The argument in the piece is that, ultimately, morals follow money. If esports want to achieve mainstream acceptance, they’ll inevitably have to curb the fringes of their cultures that perpetuate “constant rape jokes, homophobic slurs and racist abuse” or risk losing the greater viewing public.
I want to hope that’s true in the long run, but I’m not sure mass audiences are that simple in behavior and choices. Gaming itself still wrestles with issues like race, gender, sexuality, civility, and more. Professional and college sports have been and remain rife with stories of domestic abuse, sexual assault, cover-ups, and corruption, among others. Twitter has faced persistent criticism for not doing enough to combat and prevent harassment and abuse from its worst users. But all of these mediums are still incredibly popular. In so many instances, a backlash against supporting problematic forms of entertainment or products rarely seems to materialize.
I don’t fully know how to reconcile that. It’s not that I think the public doesn’t care about these things. But I do worry there’s a base level of awfulness we are, collectively, willing to accept – or at least ignore – in the cultures surrounding the products, entertainment, and groups we like and feel a part of, especially when it’s less visible, minority members who suffer overwhelmingly from them. Being an informed consumer is a lot of work – staying knowledgeable about the issues facing the products you buy, food you eat, media you watch, and more requires time and effort that most people can’t be expected to maintain. Yes, there are instances where abuse becomes so egregious that the general public can’t ignore them anymore and collective action shifts into gear, and in those instances, money can indeed be an effective motivation for good. Those are sadly too often exceptions, however, not the rule.

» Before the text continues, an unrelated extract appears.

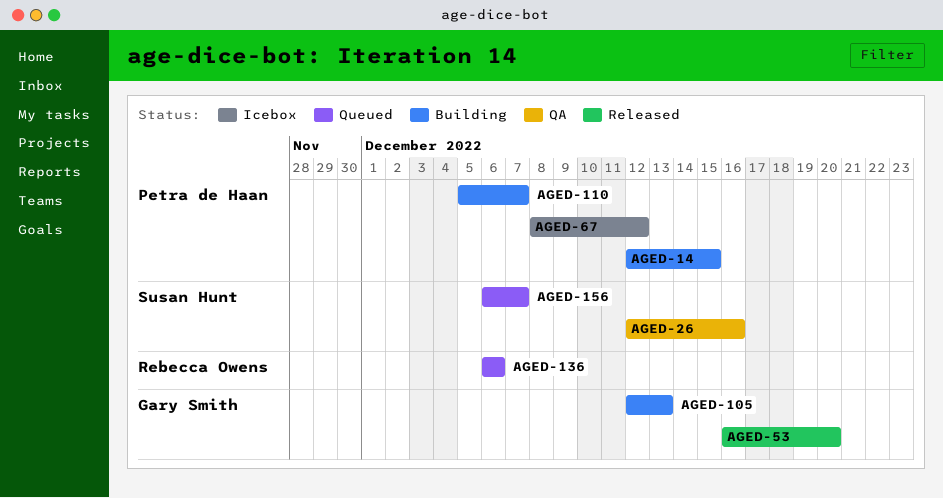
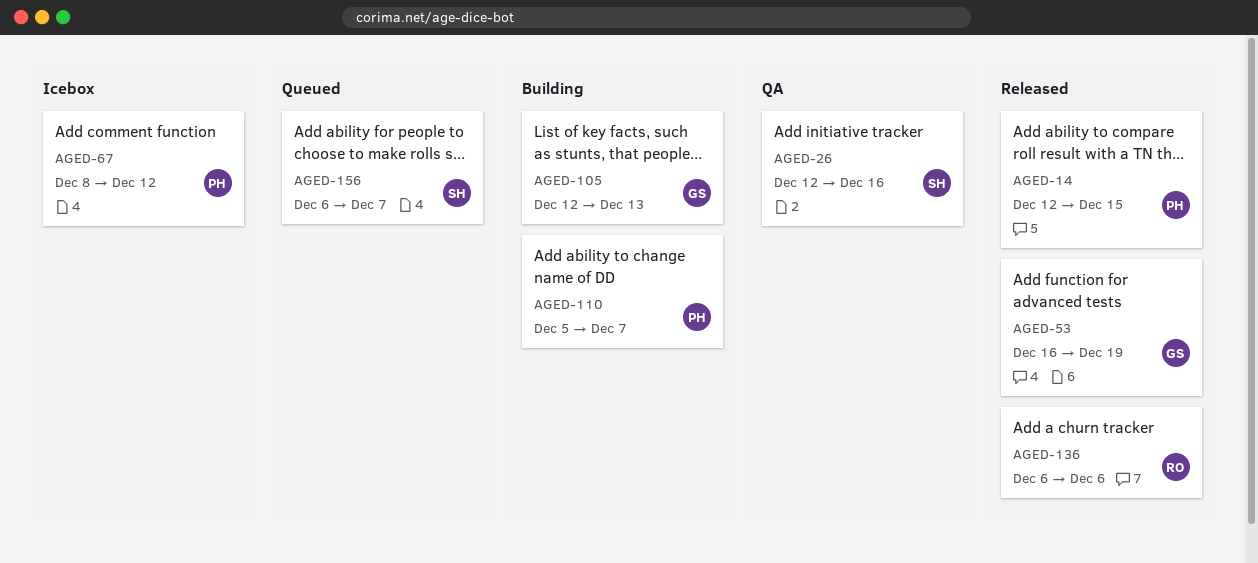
AGED-14, status: Building -> Released
AGED-53, due: Dec 20 -> Dec 19
AGED-136, status: Queued -> Released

But it’s because of that that I agree all the more that it’s important to be active in pushing for positive change now, as the rules and institutions that will define the next generation of esports are being made. That means pushing for more effective moderation systems, as well as greater diversity and representation in audiences, competitors, and on-screen talent. It means identifying, isolating, and taking visible action against offenders, but also building a support structure in which victims are protected from feeling isolated or invisible. A more mature community – whether it’s esports, traditional sports, gaming, social media, or otherwise – is one in which those things are valued because they make the product and the culture better – and not just because the bottom line is at stake.